ROANOKE TIMES

                         Roanoke Times
                 Copyright (c) 1995, Landmark Communications, Inc.

DATE: WEDNESDAY, March 20, 1991                   TAG: 9103200420
SECTION: EDITORIAL                    PAGE: A-12   EDITION: METRO 
SOURCE: PATRICIA HUTSON
DATELINE:                                 LENGTH: Medium


PETS PUT OUT OF PAIN, BUT PEOPLE. . .

I DIFFER with Eric Q. Underwood's assessment (letter, Jan. 22) that "most people disagree with letting someone die when it is in that person's best interest." I think these people are in the minority and that this is proven by the large number of people who write for living wills after publicity in such cases as Nancy Cruzan's.

Mr. Underwood is "surprised" at these people. I am appalled at them and at a society so compassionate toward animals that humane societies are operated to accept and destroy strays without hope of adoption for "humane" reasons.

A society that puts pets to sleep when they are in great pain and terminal condition, yet uses high-technology machines (designed originally to keep people with reversible conditions alive) to prolong a terminally ill patient's life even when the person is in intolerable pain or irreversible coma, is a cruel contradiction to the words "humane society."

Twenty years ago we lost our first son, Scott, 9 years old. He died almost instantly after being struck by a car.

Six years later our second son, Stephen, was struck by a car as he got off the school bus. Stephen was taken to Roanoke by a life-saving crew kind enough to allow me to ride with them.

I will never forget the inhuman sounds of pain that came from deep within my 10-year-old son as he tried to regain consciousness. It seemed to tear his heart out as well as my own.

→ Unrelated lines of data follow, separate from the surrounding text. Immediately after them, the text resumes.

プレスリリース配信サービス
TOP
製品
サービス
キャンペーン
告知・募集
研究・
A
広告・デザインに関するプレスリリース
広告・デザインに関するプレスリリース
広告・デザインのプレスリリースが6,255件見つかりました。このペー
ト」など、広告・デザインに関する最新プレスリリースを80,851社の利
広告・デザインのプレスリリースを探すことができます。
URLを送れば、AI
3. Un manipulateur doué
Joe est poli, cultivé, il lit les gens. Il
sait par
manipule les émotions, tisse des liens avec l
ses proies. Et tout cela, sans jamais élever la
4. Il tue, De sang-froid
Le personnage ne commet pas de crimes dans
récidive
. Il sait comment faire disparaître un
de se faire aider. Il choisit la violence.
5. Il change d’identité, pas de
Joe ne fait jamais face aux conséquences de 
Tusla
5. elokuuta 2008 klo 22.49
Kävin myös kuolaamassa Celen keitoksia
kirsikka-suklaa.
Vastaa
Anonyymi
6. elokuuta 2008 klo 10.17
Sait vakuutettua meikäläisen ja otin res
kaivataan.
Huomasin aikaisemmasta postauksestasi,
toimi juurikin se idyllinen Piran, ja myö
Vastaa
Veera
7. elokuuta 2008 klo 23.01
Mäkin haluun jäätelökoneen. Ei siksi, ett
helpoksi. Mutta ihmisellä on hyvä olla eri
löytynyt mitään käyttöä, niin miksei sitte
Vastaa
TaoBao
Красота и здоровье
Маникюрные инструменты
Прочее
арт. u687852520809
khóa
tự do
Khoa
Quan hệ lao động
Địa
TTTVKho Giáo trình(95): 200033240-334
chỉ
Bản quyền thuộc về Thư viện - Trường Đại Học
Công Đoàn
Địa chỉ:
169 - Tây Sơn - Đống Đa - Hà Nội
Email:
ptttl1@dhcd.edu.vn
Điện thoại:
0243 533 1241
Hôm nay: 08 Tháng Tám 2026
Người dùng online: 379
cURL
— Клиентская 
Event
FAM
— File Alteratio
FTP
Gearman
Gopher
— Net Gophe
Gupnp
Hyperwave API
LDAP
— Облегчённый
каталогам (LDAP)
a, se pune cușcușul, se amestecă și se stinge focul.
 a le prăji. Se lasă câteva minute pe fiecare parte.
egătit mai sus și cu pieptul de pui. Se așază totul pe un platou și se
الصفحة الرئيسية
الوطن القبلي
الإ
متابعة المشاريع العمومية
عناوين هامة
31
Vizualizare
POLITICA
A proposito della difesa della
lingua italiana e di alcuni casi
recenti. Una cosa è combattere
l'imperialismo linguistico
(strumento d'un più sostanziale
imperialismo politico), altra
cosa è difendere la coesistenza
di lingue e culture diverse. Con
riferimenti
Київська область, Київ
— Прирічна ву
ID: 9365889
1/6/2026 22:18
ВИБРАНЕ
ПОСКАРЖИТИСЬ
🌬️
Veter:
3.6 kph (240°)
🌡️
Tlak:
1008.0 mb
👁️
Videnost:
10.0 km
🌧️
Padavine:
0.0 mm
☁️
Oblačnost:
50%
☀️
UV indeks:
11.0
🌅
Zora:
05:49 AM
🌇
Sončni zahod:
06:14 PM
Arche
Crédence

Although I try to limit my prayers to the Lord's Prayer as the Bible instructs us, at that time I prayed silently that God would let it be his will that my son suffer as little as possible, and if he had to die at such an untimely age or live in a vegetative state, that he be allowed to depart this life as soon as possible.

I will never forget how hard it was to watch air pumped into my son's obviously dead body for 24 hours because the law required the doctors to monitor his non-existent brain waves for that amount of time.

I hope Mr. Underwood and his family will accept my sincere sympathy and admiration. I don't believe my sanity would have withstood having to watch either of my sons suffer as they had to watch their daughter's agony. Stephen's doctor explained to us (with tears in his own eyes) that Stephen also had a broken neck and numerous other injuries and had he lived his life would have been very difficult.

Recently my father died an agonizing death due to cancer, and his life was prolonged past what he need have suffered. We all have to die sometime, and although technology has provided us with miracles, it also has been carried too far when it prolongs suffering needlessly.

People who oppose letting others "die with dignity" when they are suffering needlessly while awaiting imminent death should try to exercise their imagination and put themselves in a similar situation. It's very possible that someday they will actually find themselves in one, and although they might think now it wouldn't change their attitude, once the pain begins it might well be a different story.